We all know that selecting a wine is frequently daunting. If we’re being honest, many of us choose based on label and familiarly with the varietal (Chardonnay, Pinot Noir, etc.), which means that for the most part, we’re not trying new things.
This is why Vijay Manwani, a self-proclaimed “recovering wine snob,” saw an opportunity to influence new and established wine drinkers with the help of his friend and master sommelier Michael Meagher. Together they lead Kuvée: a business making a dispenser that attaches to their custom FreshPour bottles with an airtight seal. The dispenser reads the bottle’s barcode and then displays the wine’s name, detailed about the vineyard, tasting notes and the option to order more bottle(s) directly from the dispenser. The dispenser also suggests food pairings, offers tips and tricks and recommends new wines based on your tastes. With their packaging system, all wines are meant to taste as good on day one as they do on day 30.
This design also lends itself to discovering new wines while limiting waste. By snapping the bottle into the dispenser, you can enjoy a single glass of a Syrah-Shiraz blend one evening and an oaky Chardonnay the next without worrying the remainder of the bottle will be poured down your kitchen sink. The dispenser attaches to the airtight wine bottle, allowing users to experiment with different wines throughout a meal without worrying about not finishing the entire bottle within the day.

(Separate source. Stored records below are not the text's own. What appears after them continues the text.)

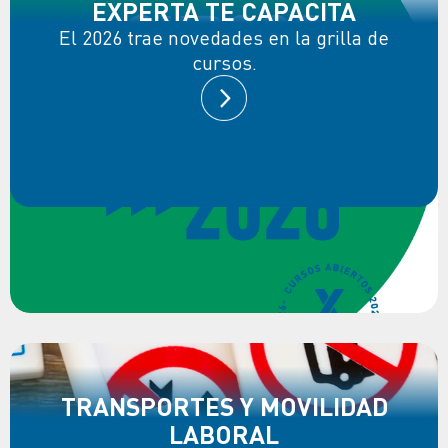
EXPERTA TE CAPACITA
El 2026 trae novedades en la grilla de
cursos.
TRANSPORTES Y MOVILIDAD
LABORAL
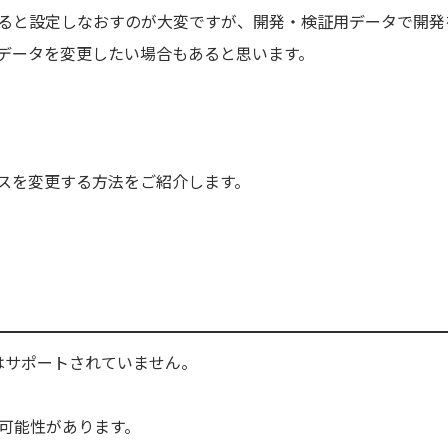
ると設定しなおすのが大変ですが、開発・検証用データで開発
データを変更したい場合もあると思います。
スを変更する方法をご紹介します。
ではサポートされていません。
可能性があります。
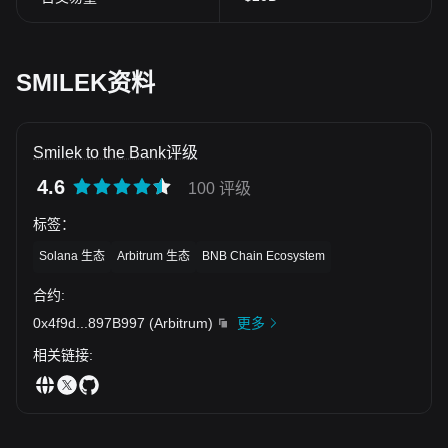
SMILEK资料
Smilek to the Bank评级
4.6
100 评级
标签
：
Solana 生态
Arbitrum 生态
BNB Chain Ecosystem
合约
:
0x4f9d
...
897B997
(
Arbitrum
)
更多
相关链接
:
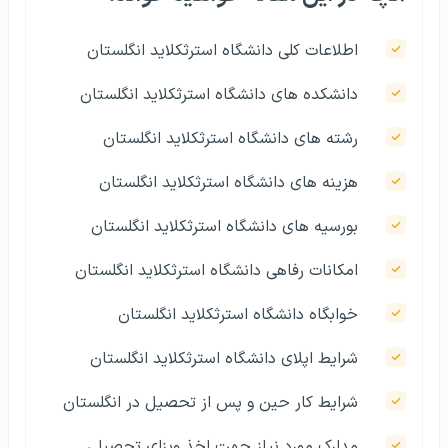
اطلاعات کلی دانشگاه استرثکلاید انگلستان
دانشکده های دانشگاه استرثکلاید انگلستان
رشته های دانشگاه استرثکلاید انگلستان
هزينه های دانشگاه استرثکلاید انگلستان
بورسیه های دانشگاه استرثکلاید انگلستان
امکانات رفاهی دانشگاه استرثکلاید انگلستان
خوابگاه دانشگاه استرثکلاید انگلستان
شرايط اپلای دانشگاه استرثکلاید انگلستان
شرايط کار حین و پس از تحصیل در انگلستان
مدارک مورد نیاز جهت اخذ ویزای تحصیلی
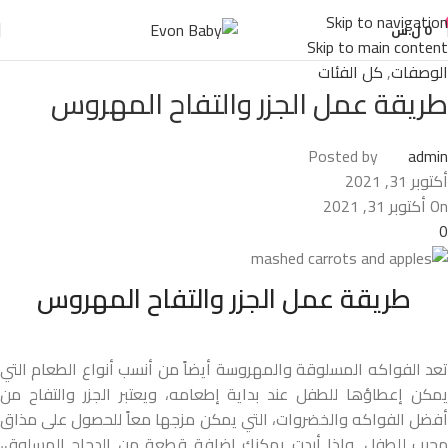
Skip to navigation
0
ل.س
Skip to main content
الوصفات
,
كل الفئات
طريقة عمل الجزر والتفاح المهروس
Posted by
admin
أكتوبر 31, 2021
On أكتوبر 31, 2021
0
طريقة عمل الجزر والتفاح المهروس
تعد الفواكه المسلوقة والمهروسة أيضاً من أنسب أنواع الطعام التي
يمكن إعطاؤها للطفل عند بداية إطعامه، ويعتبر الجزر والتفاح من
أفضل الفواكه والخضروات، التي يمكن مزجها معاً للحصول على مذاق
محبب للطفل. وإذا أردتِ يمكنك إضافة قطعة من الدجاج المسلوق،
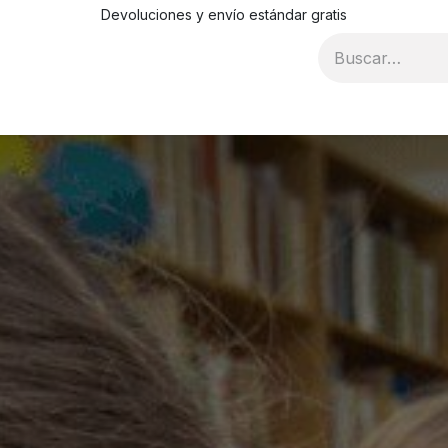
Devoluciones y envío estándar gratis
Blog
Recursos
Contáctanos
Condiciones de compr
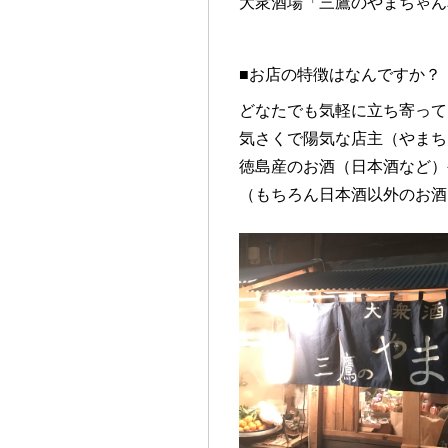
大衆酒場「三鷹のやまちゃん
■お店の特徴はなんですか？
どなたでも気軽に立ち寄って
気さくで陽気な店主（やまち
徳島産のお酒（日本酒など）
（もちろん日本酒以外のお酒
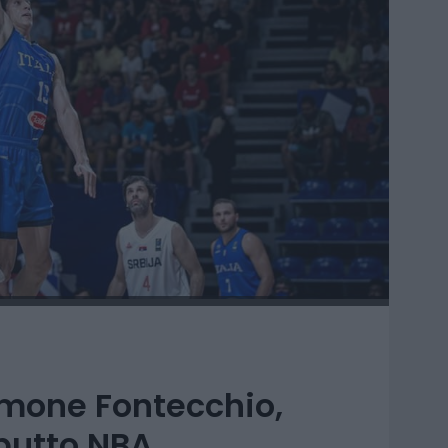
Simone Fontecchio,
ebutto NBA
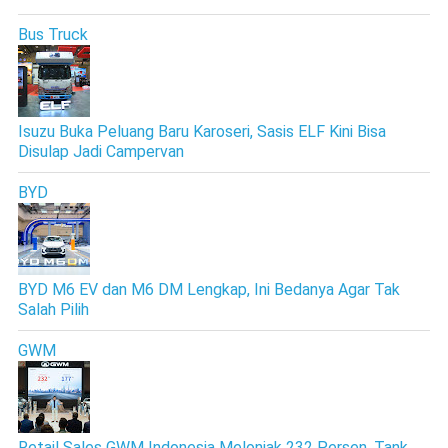
Bus Truck
Isuzu Buka Peluang Baru Karoseri, Sasis ELF Kini Bisa
Disulap Jadi Campervan
BYD
BYD M6 EV dan M6 DM Lengkap, Ini Bedanya Agar Tak
Salah Pilih
GWM
Retail Sales GWM Indonesia Melonjak 232 Persen, Tank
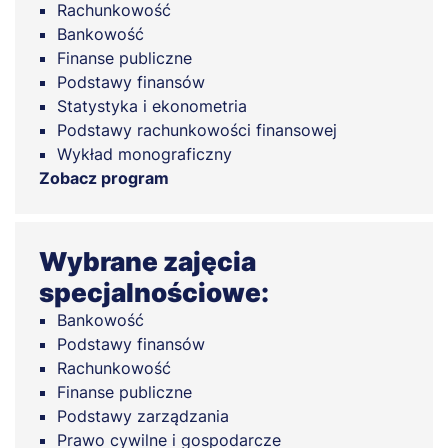
Rachunkowość
Bankowość
Finanse publiczne
Podstawy finansów
Statystyka i ekonometria
Podstawy rachunkowości finansowej
Wykład monograficzny
Zobacz program
Wybrane zajęcia
specjalnościowe:
Bankowość
Podstawy finansów
Rachunkowość
Finanse publiczne
Podstawy zarządzania
Prawo cywilne i gospodarcze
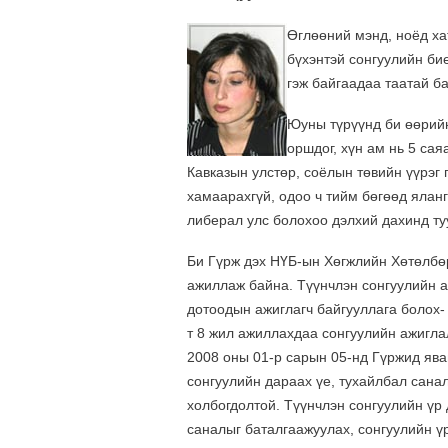
Өглөөний мэнд, ноёд ха
бүхэнтэй сонгуулийн би
гэж байгаадаа таатай б
Юуны түрүүнд би өөрийн
оршдог, хүн ам нь 5 сая
Кавказын улстөр, соёлын төвийн үүрэг 
хамаарахгүй, одоо ч тийм бөгөөд ялан
либерал улс болохоо дэлхий дахинд ту
Би Гүрж дэх НҮБ-ын Хөгжлийн Хөтөлбө
ажиллаж байна. Түүнчлэн сонгуулийн а
дотоодын ажиглагч байгууллага болох
т 8 жил ажиллахдаа сонгуулийн ажигла
2008 оны 01-р сарын 05-нд Гүржид ява
сонгуулийн дараах үе, тухайлбал санал
холбогдолтой. Түүнчлэн сонгуулийн үр 
саналыг баталгаажуулах, сонгуулийн үр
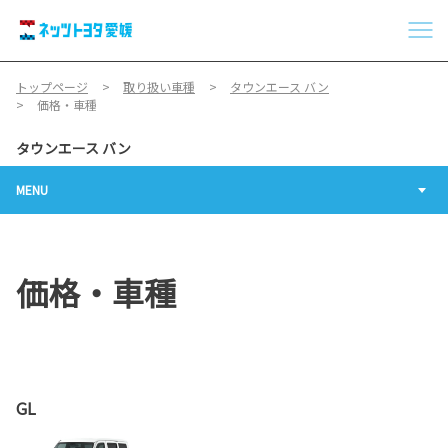
トップページ
取り扱い車種
タウンエース バン
価格・車種
タウンエース バン
MENU
価格・車種
GL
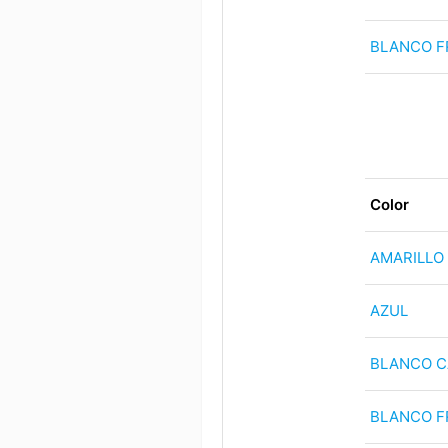
BLANCO F
Color
AMARILLO
AZUL
BLANCO C
BLANCO F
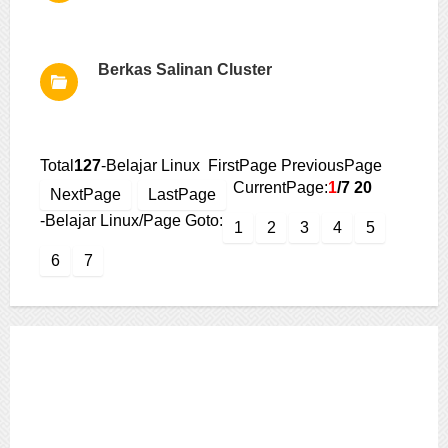
Berkas Salinan Cluster
Total
127
-Belajar Linux FirstPage PreviousPage
CurrentPage:
1
/7
20
NextPage
LastPage
-Belajar Linux/Page Goto:
1
2
3
4
5
6
7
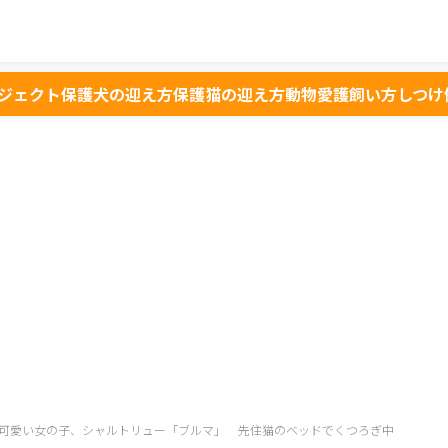
ジェクト
保護犬の迎え方
保護猫の迎え方
動物愛護
飼い方
しつけ
可愛い女の子、シャルトリュー「ブルマ」 先住猫のベッドでくつろぎ中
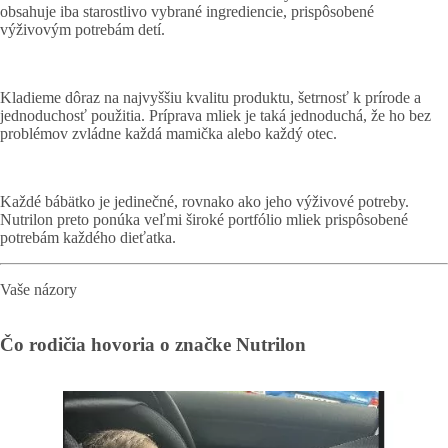
obsahuje iba starostlivo vybrané ingrediencie, prispôsobené
výživovým potrebám detí.
Kladieme dôraz na najvyššiu kvalitu produktu, šetrnosť k prírode a
jednoduchosť použitia. Príprava mliek je taká jednoduchá, že ho bez
problémov zvládne každá mamička alebo každý otec.
Každé bábätko je jedinečné, rovnako ako jeho výživové potreby.
Nutrilon preto ponúka veľmi široké portfólio mliek prispôsobené
potrebám každého dieťatka.
Vaše názory
Čo rodičia hovoria o značke Nutrilon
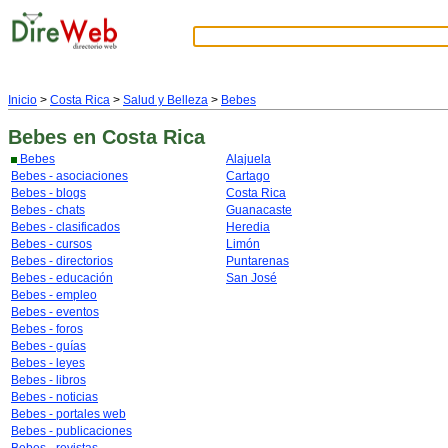
Inicio
>
Costa Rica
>
Salud y Belleza
>
Bebes
Bebes
en Costa Rica
Bebes
Alajuela
Bebes - asociaciones
Cartago
Bebes - blogs
Costa Rica
Bebes - chats
Guanacaste
Bebes - clasificados
Heredia
Bebes - cursos
Limón
Bebes - directorios
Puntarenas
Bebes - educación
San José
Bebes - empleo
Bebes - eventos
Bebes - foros
Bebes - guías
Bebes - leyes
Bebes - libros
Bebes - noticias
Bebes - portales web
Bebes - publicaciones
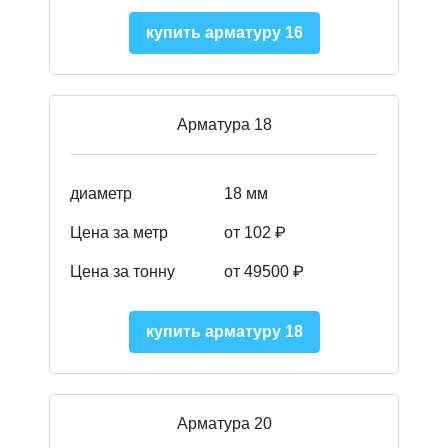
купить арматуру 16
Арматура 18
диаметр
18 мм
Цена за метр
от 102 ₽
Цена за тонну
от 49500 ₽
купить арматуру 18
Арматура 20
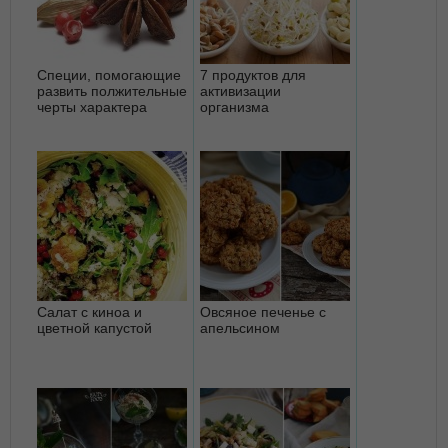
Специи, помогающие
7 продуктов для
развить полжительные
активизации
черты характера
организма
Салат с киноа и
Овсяное печенье с
цветной капустой
апельсином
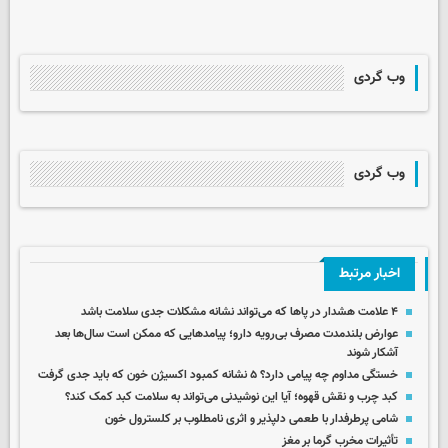
وب گردی
وب گردی
اخبار مرتبط
۴ علامت هشدار در پاها که می‌تواند نشانه مشکلات جدی سلامت باشد
عوارض بلندمدت مصرف بی‌رویه دارو؛ پیامدهایی که ممکن است سال‌ها بعد
آشکار شوند
خستگی مداوم چه پیامی دارد؟ ۵ نشانه کمبود اکسیژن خون که باید جدی گرفت
کبد چرب و نقش قهوه؛ آیا این نوشیدنی می‌تواند به سلامت کبد کمک کند؟
شامی پرطرفدار با طعمی دلپذیر و اثری نامطلوب بر کلسترول خون
تأثیرات مخرب گرما بر مغز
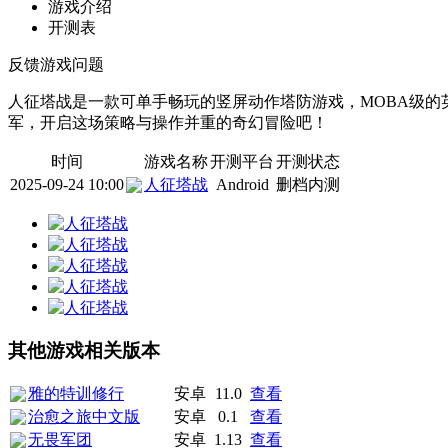
游戏介绍
开测表
反馈游戏问题
人征塔战是一款可单手畅玩的竖屏动作塔防游戏，MOBA级的
军，开启这场策略与操作并重的奇幻冒险吧！
时间
游戏名称
开测平台
开测状态
2025-09-24 10:00
人征塔战
Android
删档内测
其他游戏相关版本
雅的特训修行
安卓
11.0
查看
治愈之旅中文版
安卓
0.1
查看
无畏军团
安卓
1.13
查看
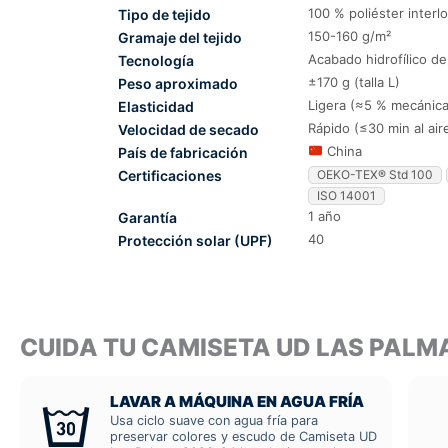
100 % poliéster interl
Tipo de tejido
150-160 g/m²
Gramaje del tejido
Acabado hidrofílico d
Tecnología
±170 g (talla L)
Peso aproximado
Ligera (≈5 % mecánica
Elasticidad
Rápido (≤30 min al air
Velocidad de secado
China
País de fabricación
Certificaciones
OEKO-TEX® Std 100
ISO 14001
1 año
Garantía
40
Protección solar (UPF)
CUIDA TU CAMISETA UD LAS PAL
LAVAR A MÁQUINA EN AGUA FRÍA
Usa ciclo suave con agua fría para
preservar colores y escudo de Camiseta UD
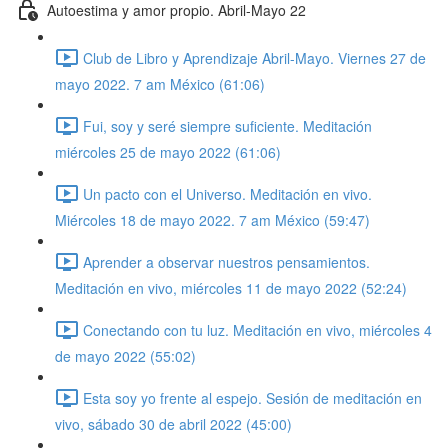
Autoestima y amor propio. Abril-Mayo 22
Club de Libro y Aprendizaje Abril-Mayo. Viernes 27 de
mayo 2022. 7 am México (61:06)
Fui, soy y seré siempre suficiente. Meditación
miércoles 25 de mayo 2022 (61:06)
Un pacto con el Universo. Meditación en vivo.
Miércoles 18 de mayo 2022. 7 am México (59:47)
Aprender a observar nuestros pensamientos.
Meditación en vivo, miércoles 11 de mayo 2022 (52:24)
Conectando con tu luz. Meditación en vivo, miércoles 4
de mayo 2022 (55:02)
Esta soy yo frente al espejo. Sesión de meditación en
vivo, sábado 30 de abril 2022 (45:00)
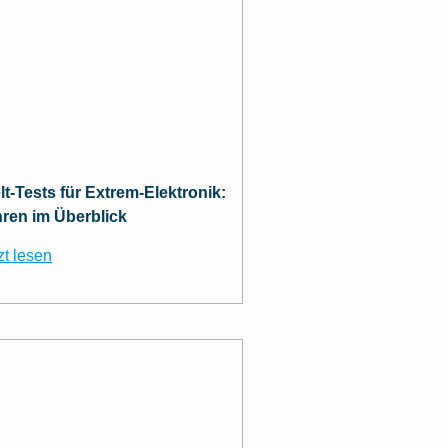
t-Tests für Extrem-Elektronik:
hren im Überblick
zt lesen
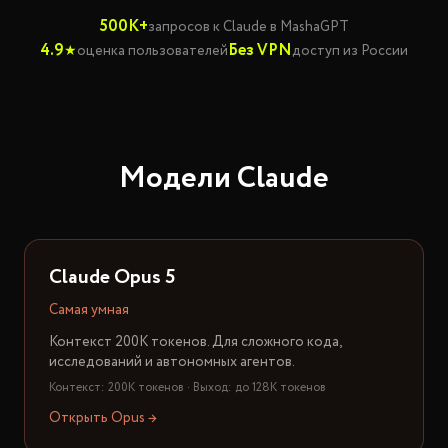
500K+
запросов к Claude в MashaGPT
4.9
Без VPN
★
оценка пользователей
доступ из России
Модели Claude
Claude Opus 5
Самая умная
Контекст 200K токенов. Для сложного кода,
исследований и автономных агентов.
Контекст: 200K токенов · Выход: до 128K токенов
Открыть Opus →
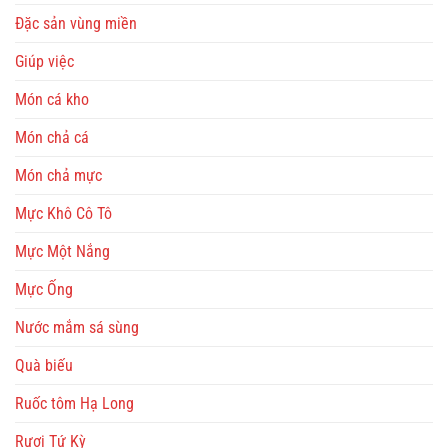
Đặc sản vùng miền
Giúp việc
Món cá kho
Món chả cá
Món chả mực
Mực Khô Cô Tô
Mực Một Nắng
Mực Ống
Nước mắm sá sùng
Quà biếu
Ruốc tôm Hạ Long
Rươi Tứ Kỳ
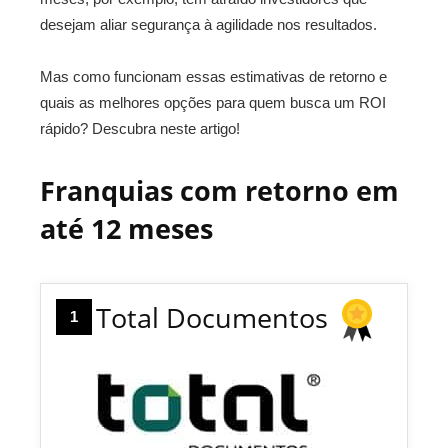
desejam aliar segurança à agilidade nos resultados.
Mas como funcionam essas estimativas de retorno e
quais as melhores opções para quem busca um ROI
rápido? Descubra neste artigo!
Franquias com retorno em
até 12 meses
Total Documentos
1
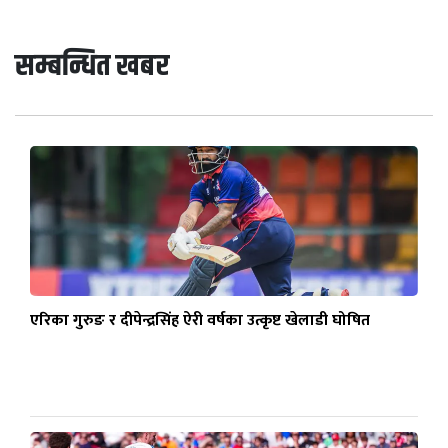
सम्बन्धित खबर
एरिका गुरुङ र दीपेन्द्रसिंह ऐरी वर्षका उत्कृष्ट खेलाडी घोषित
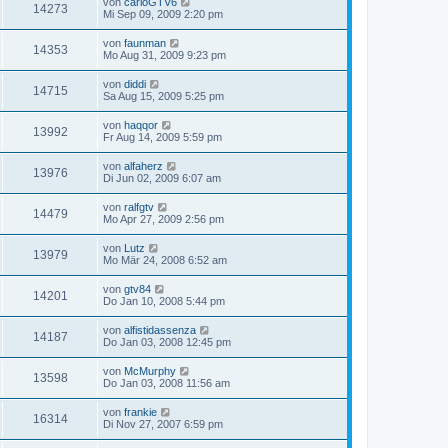
von
carloGTV6
14273
Mi Sep 09, 2009 2:20 pm
von
faunman
14353
Mo Aug 31, 2009 9:23 pm
von
diddi
14715
Sa Aug 15, 2009 5:25 pm
von
haqqor
13992
Fr Aug 14, 2009 5:59 pm
von
alfaherz
13976
Di Jun 02, 2009 6:07 am
von
ralfgtv
14479
Mo Apr 27, 2009 2:56 pm
von
Lutz
13979
Mo Mär 24, 2008 6:52 am
von
gtv84
14201
Do Jan 10, 2008 5:44 pm
von
alfistidassenza
14187
Do Jan 03, 2008 12:45 pm
von
McMurphy
13598
Do Jan 03, 2008 11:56 am
von
frankie
16314
Di Nov 27, 2007 6:59 pm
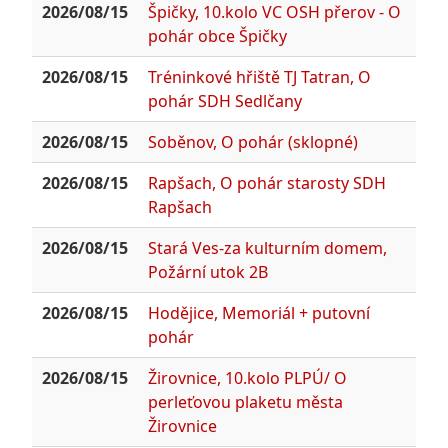
2026/08/15
Špičky, 10.kolo VC OSH přerov - O
pohár obce Špičky
2026/08/15
Tréninkové hřiště TJ Tatran, O
pohár SDH Sedlčany
2026/08/15
Soběnov, O pohár (sklopné)
2026/08/15
Rapšach, O pohár starosty SDH
Rapšach
2026/08/15
Stará Ves-za kulturním domem,
Požární utok 2B
2026/08/15
Hodějice, Memoriál + putovní
pohár
2026/08/15
Žirovnice, 10.kolo PLPÚ/ O
perleťovou plaketu města
Žirovnice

Manwani approached Meagher in early 2015 about Kuvée just as Meagher started to consider new sommelier opportunities outside of restaurants. They were motivated by the average wine drinker who knows little about wine but is eager to try new things and increase their knowledge. They also wanted customers to not feel like they have to drink an entire bottle before it goes bad.
I had the opportunity to sip and slurp wine from a Kuvée dispenser with Meager. While there’s room to improve the dispenser design, the day ten reds and whites we tried tasted as if they’d just been opened. Not being terribly knowledgeable about what we were drinking, Meager let the dispenser do the talking with its built-in screen that offered tasting notes and information about the wine’s producer. It indeed provided a judgement-free education as well as taste-based recommendations. Kuvée has potential to become a tech-geek’s favorite new kitchen gadget.